Report each riak_kv_put_fsm and riak_kv_get_fsm process that executes in more than LatencyMS milliseconds. Also, for various strategic API functions in the file, bitcask, and eleveldb modules, report latencies above the same limit.


Source: Scott Fritchie:

A more sophisticated version of fsm_latency_tracer. Watches more API functions in the bitcask, eleveldb, file, and riak_kv_fs2_backend modules. Uses the folsom library to generate histograms of latencies of the file:pread() function to show outliers and multi-modal patterns that simple averages & maximums can show.


Source: Scott Fritchie:

Demonstrates how much of every second that the file_server_2 process is busy. It shows pretty dramatically how Bitcask's highest latencies are frequently caused by serialization by file_server_2.


Source: Joe Blomstedt:

  • For calls to riak_kv_get_fsm:calculate_objsize/2, print the Bucket, Key, and object size.
  • For calls to riak_kv_eleveldb_backend:put/5 and riak_kv_bitcask_backend:put/5 and riak_kv_memory_backend:put/5, report if the object size is larger than Size.
  • Stop after Count events have been recorded or Time milliseconds have elapsed.


Source: Scott Fritchie:

A small example of reading a binary-formatted Erlang trace file and doing something simple with it.

Note that Redbug can write its trace events into a binary file. This technique can be used for off-line processing, e.g., to avoid high processing cost in a production environment.
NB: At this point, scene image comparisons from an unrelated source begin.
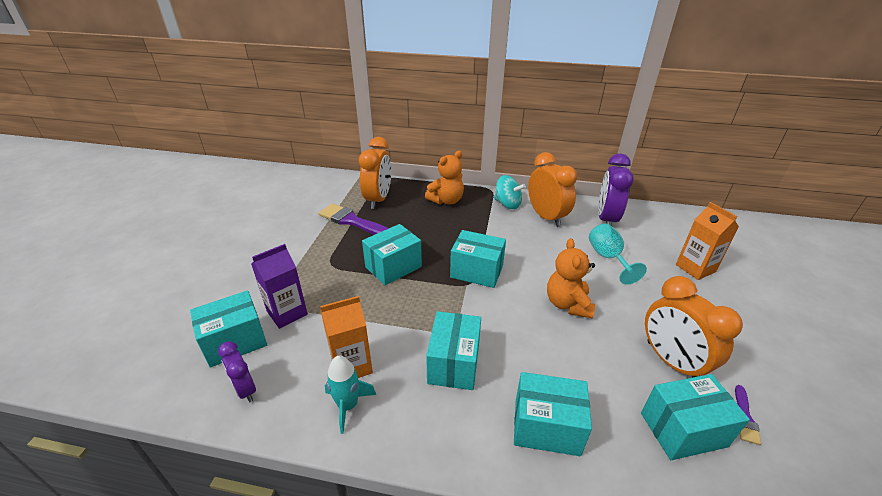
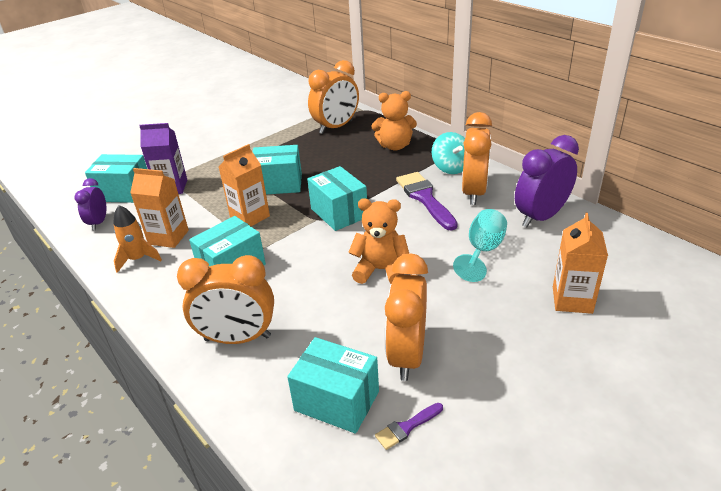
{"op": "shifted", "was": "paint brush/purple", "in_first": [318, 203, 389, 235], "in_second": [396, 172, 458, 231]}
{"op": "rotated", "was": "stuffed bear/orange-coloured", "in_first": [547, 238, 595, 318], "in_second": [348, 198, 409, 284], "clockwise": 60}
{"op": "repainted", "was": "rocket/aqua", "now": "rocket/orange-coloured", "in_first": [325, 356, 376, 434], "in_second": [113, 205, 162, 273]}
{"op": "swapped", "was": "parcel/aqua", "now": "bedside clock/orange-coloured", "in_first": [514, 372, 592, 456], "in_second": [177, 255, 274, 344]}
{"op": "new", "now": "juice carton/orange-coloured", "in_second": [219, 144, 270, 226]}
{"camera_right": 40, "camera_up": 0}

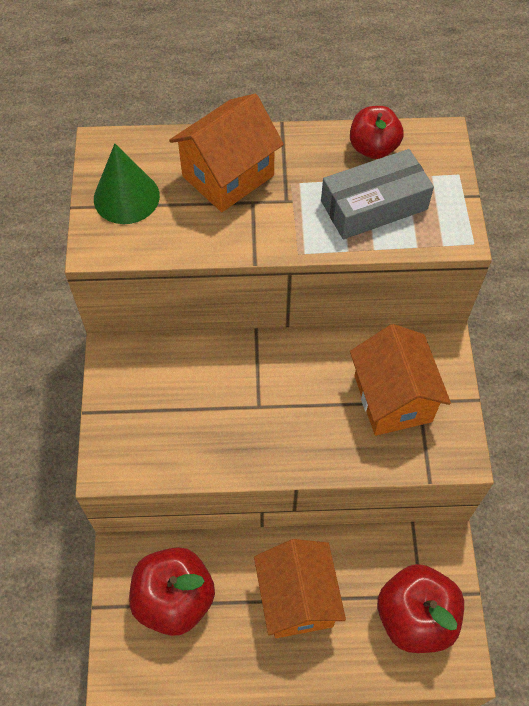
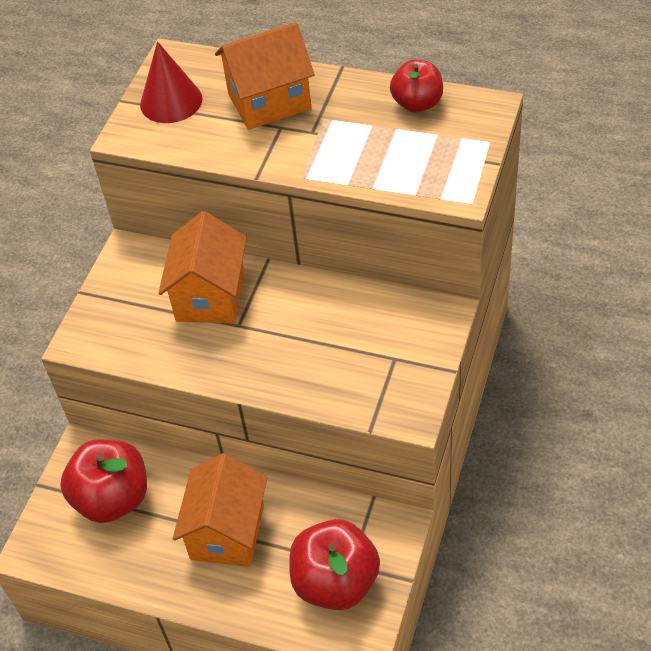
{"op": "repainted", "was": "cone shape/green", "now": "cone shape/red", "in_first": [94, 144, 160, 224], "in_second": [140, 42, 202, 123]}
{"op": "gone", "was": "parcel/gray", "in_first": [321, 149, 434, 239]}
{"op": "shifted", "was": "cottage/orange-coloured", "in_first": [350, 324, 451, 436], "in_second": [158, 211, 247, 323]}
{"camera_right": 25, "camera_up": -10}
func_args_tracer.erl and latency_histogram_tracerl.erl

Source: Scott Fritchie:


%% For example: what ETS tables are being called the most by ets:lookup/2?
%% The 1st arg of ets:lookup/2 is the table name.
%% Watch for 10 seconds.
%% > func_args_tracer:start(ets, lookup, 2, 10, fun(Args) -> hd(Args) end).
%% Tracer pid: <0.16102.15>, use func_args_tracer:stop() to stop
%% Otherwise, tracing stops in 10 seconds
%% Current date & time: {2013,9,19} {18,5,48}
%% {started,<0.16102.15>}
%% Total calls: 373476 
%% Call stats:         
%% [{folsom_histograms,114065},
%%  {ac_tab,69689},
%%  {ets_riak_core_ring_manager,67147},
%%  {folsom_spirals,57076},
%%  {riak_capability_ets,48862},
%%  {riak_core_node_watcher,8149},
%%  {riak_api_pb_registrations,8144},
%%  {folsom,243},
%%  {folsom_meters,43},
%%  {folsom_durations,20},
%%  {timer_tab,18},
%%  {folsom_gauges,8},
%%  {riak_core_stat_cache,5},
%%  {sys_dist,3},
%%  {inet_db,1},
%%  {21495958,1},
%%  {3145765,1},
%%  {3407910,1}]


%% For example: create a histogram of call latencies for bitcask:put/3.
%% Watch for 10 seconds.
%% > latency_histogram_tracer:start(bitcask, put, 3, 10).
%% Tracer pid: <0.2108.18>, use latency_histogram_tracer:stop() to stop
%% Otherwise, tracing stops in 10 seconds
%% Current date & time: {2013,9,19} {18,14,13}
%% {started,<0.2108.18>}
%% Histogram stats:     
%% [{min,0},
%%  {max,48},
%%  {arithmetic_mean,2.765411819271055},
%%  [...]
%%  {percentile,[{50,3},{75,4},{90,5},{95,6},{99,8},{999,14}]},
%%  {histogram,[{1,13436},
%%              {2,12304},
%%              {3,10789},
%%              {4,7397},
%%              {5,4191},
%%              {6,1929},
%%              [...]
%%              {30,0},
%%              {31,0},
%%              {40,2},
%%              {50,1}]},
%%  {n,51746}]

ktrace.erl and ktrace_fold.erl

Source: Joe Blomstedt: Source: Jordan West:

  • Attempts to capture enough data from Erlang tracing to construct a flamegraph.
  • Aside/see also:
  • On VM #1: ktrace:c()
  • On VM #2, on same machine, running Riak: ktrace:s()
  • Then get Riak to do some get requests.
  • ktrace output should appear in VM #1's console. Save it to a file.
  • Run ktrace_fold:go("/path/to/input-file", "/path/to/output-file").
  • Run /path/to/output-file > "/path/to/output.svg

For example: ... which suggests that only about 15% of the wall-clock time for riak_kv_vnode get processing is due to the backend (Bitcask in this case).